◆ WORK REQUIRED ◆
Once the line containing "compuestos beneficiosos" has been written out, stop; until then, restate each line of the entries below word for word from the first.

◆ THE RECORDS ◆

┄┄┄┄┄┄┄┄┄┄

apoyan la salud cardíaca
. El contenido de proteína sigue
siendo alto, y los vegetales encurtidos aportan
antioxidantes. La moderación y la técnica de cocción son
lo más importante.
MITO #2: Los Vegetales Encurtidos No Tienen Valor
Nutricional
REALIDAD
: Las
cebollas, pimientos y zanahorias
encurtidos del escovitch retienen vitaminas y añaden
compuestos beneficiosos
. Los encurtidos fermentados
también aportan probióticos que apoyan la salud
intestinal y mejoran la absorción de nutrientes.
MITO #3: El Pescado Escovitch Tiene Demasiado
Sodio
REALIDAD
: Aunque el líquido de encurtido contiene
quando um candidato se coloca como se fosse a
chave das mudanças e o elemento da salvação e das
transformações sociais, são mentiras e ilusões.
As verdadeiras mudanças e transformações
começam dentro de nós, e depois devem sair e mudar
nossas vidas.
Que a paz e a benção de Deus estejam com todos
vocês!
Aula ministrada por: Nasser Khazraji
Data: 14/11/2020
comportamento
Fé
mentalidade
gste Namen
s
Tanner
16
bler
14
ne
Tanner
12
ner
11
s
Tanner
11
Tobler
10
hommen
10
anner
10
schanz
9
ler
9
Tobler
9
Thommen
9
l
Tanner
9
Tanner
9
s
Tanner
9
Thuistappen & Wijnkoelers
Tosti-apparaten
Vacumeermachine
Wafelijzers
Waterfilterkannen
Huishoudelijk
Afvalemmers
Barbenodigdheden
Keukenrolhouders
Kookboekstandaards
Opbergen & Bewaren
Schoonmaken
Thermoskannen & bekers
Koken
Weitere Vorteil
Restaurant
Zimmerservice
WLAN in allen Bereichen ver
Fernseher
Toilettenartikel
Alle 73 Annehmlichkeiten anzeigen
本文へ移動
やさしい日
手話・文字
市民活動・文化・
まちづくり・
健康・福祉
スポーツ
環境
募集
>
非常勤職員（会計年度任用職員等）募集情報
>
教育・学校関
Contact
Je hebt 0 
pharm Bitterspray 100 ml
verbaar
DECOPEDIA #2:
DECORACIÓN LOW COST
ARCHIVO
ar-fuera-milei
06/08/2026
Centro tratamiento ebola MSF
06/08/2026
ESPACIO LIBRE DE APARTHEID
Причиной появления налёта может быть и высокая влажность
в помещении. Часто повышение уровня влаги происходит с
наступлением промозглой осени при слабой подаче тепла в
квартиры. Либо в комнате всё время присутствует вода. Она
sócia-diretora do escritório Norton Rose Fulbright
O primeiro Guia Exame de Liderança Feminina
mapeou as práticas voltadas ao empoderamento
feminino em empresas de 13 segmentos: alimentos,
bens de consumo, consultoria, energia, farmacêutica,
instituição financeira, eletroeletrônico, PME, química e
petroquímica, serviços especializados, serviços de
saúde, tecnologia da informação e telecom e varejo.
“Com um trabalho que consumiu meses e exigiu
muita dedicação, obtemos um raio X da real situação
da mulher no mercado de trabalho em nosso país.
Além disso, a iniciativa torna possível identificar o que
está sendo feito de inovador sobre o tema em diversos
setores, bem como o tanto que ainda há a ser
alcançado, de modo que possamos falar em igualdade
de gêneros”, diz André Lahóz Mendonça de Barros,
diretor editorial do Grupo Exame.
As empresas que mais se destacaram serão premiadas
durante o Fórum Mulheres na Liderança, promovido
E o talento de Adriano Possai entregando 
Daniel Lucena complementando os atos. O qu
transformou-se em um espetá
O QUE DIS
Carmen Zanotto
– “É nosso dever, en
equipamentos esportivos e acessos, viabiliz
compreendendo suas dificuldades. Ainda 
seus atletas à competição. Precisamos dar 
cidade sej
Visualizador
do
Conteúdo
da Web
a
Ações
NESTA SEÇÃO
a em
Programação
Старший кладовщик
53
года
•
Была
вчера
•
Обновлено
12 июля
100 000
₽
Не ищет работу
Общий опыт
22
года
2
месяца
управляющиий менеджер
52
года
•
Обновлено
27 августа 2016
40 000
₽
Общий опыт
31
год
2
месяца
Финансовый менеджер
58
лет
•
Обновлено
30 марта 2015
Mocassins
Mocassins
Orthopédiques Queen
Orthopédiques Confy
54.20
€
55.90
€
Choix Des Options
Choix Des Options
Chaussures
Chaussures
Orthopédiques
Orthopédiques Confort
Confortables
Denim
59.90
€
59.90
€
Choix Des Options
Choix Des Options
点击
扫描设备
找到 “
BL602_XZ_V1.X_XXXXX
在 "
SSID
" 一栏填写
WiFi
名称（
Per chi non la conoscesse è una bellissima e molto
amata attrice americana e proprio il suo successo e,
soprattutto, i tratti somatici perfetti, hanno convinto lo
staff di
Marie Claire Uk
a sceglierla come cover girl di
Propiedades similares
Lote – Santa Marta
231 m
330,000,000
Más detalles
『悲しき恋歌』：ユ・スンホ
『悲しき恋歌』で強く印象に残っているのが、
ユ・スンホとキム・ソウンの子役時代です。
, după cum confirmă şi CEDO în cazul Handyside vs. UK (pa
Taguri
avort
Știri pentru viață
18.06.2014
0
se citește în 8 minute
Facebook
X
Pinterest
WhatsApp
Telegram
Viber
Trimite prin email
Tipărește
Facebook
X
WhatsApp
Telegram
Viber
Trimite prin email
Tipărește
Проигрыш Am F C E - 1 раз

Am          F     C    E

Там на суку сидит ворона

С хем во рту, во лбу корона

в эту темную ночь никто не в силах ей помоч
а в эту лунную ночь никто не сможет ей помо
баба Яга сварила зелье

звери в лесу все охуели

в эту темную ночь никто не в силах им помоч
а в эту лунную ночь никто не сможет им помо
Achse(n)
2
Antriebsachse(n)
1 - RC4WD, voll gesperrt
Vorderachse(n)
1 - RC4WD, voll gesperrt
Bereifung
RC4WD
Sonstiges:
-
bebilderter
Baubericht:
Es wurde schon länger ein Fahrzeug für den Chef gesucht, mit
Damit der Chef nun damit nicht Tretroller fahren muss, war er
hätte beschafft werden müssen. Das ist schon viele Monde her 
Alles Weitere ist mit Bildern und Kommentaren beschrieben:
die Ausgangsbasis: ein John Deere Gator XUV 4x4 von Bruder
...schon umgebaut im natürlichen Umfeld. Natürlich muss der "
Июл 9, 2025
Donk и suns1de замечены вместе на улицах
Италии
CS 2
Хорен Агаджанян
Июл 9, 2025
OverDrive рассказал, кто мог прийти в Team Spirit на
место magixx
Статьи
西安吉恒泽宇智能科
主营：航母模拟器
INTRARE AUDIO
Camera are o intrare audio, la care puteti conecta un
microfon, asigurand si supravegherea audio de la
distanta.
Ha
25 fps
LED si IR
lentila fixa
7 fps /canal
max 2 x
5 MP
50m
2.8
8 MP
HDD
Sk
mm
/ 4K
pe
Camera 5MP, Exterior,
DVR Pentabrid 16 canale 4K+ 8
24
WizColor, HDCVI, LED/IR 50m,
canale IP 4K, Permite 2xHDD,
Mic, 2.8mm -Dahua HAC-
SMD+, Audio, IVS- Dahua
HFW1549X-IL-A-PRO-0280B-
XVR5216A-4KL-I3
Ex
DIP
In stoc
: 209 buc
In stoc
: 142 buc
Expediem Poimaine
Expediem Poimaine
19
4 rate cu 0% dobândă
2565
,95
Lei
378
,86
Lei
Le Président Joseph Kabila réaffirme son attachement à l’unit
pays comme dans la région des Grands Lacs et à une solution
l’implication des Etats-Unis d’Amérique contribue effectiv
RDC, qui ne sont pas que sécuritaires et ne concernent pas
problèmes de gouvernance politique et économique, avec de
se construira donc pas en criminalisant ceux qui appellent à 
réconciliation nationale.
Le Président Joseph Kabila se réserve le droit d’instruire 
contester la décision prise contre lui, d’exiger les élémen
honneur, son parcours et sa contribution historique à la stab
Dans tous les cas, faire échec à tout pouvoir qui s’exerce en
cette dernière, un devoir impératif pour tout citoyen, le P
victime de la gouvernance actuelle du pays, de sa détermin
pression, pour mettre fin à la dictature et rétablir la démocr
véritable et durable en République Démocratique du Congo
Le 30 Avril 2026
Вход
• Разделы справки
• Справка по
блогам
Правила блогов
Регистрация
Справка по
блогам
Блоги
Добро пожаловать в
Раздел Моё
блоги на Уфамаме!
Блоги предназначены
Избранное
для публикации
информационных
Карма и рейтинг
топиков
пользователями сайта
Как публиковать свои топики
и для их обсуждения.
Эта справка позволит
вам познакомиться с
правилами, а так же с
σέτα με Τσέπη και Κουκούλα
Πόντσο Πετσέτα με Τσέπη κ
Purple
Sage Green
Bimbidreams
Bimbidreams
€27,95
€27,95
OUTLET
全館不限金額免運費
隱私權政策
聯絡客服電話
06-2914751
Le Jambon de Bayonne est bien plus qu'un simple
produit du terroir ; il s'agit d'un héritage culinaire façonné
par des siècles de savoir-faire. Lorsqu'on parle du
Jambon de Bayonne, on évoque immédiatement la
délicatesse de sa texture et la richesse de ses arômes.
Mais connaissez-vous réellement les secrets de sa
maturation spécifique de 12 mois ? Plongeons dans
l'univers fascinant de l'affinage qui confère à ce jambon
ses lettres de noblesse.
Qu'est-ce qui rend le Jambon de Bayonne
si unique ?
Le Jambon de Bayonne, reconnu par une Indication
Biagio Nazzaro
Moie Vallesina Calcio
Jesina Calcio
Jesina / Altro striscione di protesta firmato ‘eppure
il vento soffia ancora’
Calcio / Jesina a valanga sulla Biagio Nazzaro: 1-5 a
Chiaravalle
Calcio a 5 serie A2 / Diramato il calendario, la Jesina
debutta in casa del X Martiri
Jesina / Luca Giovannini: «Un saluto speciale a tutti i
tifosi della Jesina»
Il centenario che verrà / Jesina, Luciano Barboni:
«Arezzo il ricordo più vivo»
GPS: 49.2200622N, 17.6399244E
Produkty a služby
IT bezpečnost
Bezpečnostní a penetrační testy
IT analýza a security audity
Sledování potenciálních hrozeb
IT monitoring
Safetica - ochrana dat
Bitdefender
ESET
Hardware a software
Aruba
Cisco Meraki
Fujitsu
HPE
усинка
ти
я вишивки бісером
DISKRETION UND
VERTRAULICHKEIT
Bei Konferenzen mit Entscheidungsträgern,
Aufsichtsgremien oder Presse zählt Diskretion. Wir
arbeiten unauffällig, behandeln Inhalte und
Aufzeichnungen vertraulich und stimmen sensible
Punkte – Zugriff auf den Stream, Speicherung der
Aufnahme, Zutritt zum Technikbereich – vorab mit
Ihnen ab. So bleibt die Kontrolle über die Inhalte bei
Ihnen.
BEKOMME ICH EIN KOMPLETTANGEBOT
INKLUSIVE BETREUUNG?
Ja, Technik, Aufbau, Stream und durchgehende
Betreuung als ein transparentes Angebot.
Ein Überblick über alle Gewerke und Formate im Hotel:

┄┄┄┄┄┄┄┄┄┄

◆ FINISHED EXERCISE ◆
apoyan la salud cardíaca
. El contenido de proteína sigue
siendo alto, y los vegetales encurtidos aportan
antioxidantes. La moderación y la técnica de cocción son
lo más importante.
MITO #2: Los Vegetales Encurtidos No Tienen Valor
Nutricional
REALIDAD
: Las
cebollas, pimientos y zanahorias
encurtidos del escovitch retienen vitaminas y añaden
compuestos beneficiosos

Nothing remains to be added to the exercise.